Кресло с грохотом опрокинулось набок. Люитен с проклятьем вскочил на ноги, а Фалк во вратарском броске на пол успел подхватить невесть откуда выпавший хрустальный шарик величиной с мячик от пинг-понга, в котором среди игольчато взблескивающих искр металась какая-то неясная серая тень.
— Люитен, — сказал Фалк с гневной дрожью в голосе, — ты зашел слишком далеко!
— Черт! — Люитен наклонился над лежащим на полу телом.
Полуприкрытые глаза Санди с невыразимой надменностью смотрели куда-то мимо него. — Неудобно как-то получилось. Ну до чего несовершенный и хрупкий материал! Сперва ведет себя так, будто он тебе по меньшей мере ровня, а стоит нажать и — бац… сломался.
— На кой дьявол ты это сделал?
— Он вывел меня из себя. Я же не знал, что жизнь сломается раньше, чем воля. И что теперь делать?
— Оживляй! — сухо сказал Фалк, протягивая шарик на раскрытой ладони.
— Что, опять? — Люитен опасливо оглянулся на дверь. — А может… разбей шарик, выпусти лебедя, и начнем все с начала. Этот был очень хлопотный.
Фалк зло рассмеялся.
— А что ты скажешь его жене? Поцапались, мол, и ты его ненароком укокошил? Нечего сказать, в гости пригласил.
— А я ее себе оставлю.
Фалк сокрушенно покачал головой.
— Ты сам не захочешь, чтобы она оставалась здесь такая, какой станет, если узнает, что произошло. Я же тебе говорил: ее архетип «возлюбленная». Это блондинка могла бы оклематься, а твоя муза попросту сойдет с ума. Оживляй!

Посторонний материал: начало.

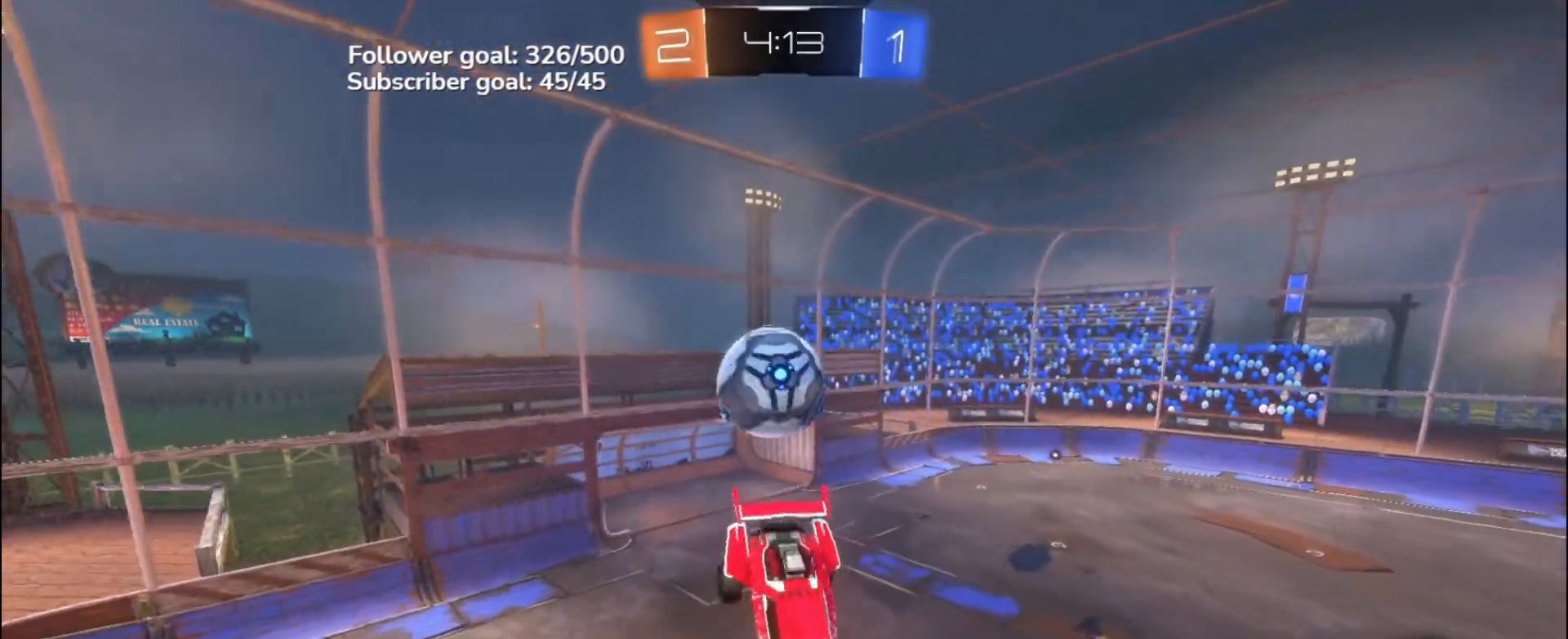
{"buttons": ["B"], "left_stick": "down-right", "events": [[133, "left_stick", "up-left"], [200, "L1", "down"], [300, "left_stick", "down-left"], [350, "B", "down"], [433, "L1", "up"], [450, "left_stick", "down-right"]]}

Люитен безропотно принял на ладонь шарик, встал на одно колено возле распростертого тела и приложил хрустальную безделушку ко лбу Санди. Под нажимом его пальцев шарик вошел в тело, и судорожный вдох и последовавший за ним кашель сообщили им, что гость ожил. Люитен сразу вскочил и отодвинулся, Фалк занял его место и помог Санди сесть.
— Что это было? — хрипло поинтересовался Санди.
— Люитен сгоряча слегка переборщил, — пояснил Фалк. — Он сожалеет. Не так ли?
— Сожалею, — не оборачиваясь, буркнул от окна Люитен. — Гордыня, между прочим, смертный грех.
— А как насчет «не убий»? — поинтересовался Санди, ощупывая лоб.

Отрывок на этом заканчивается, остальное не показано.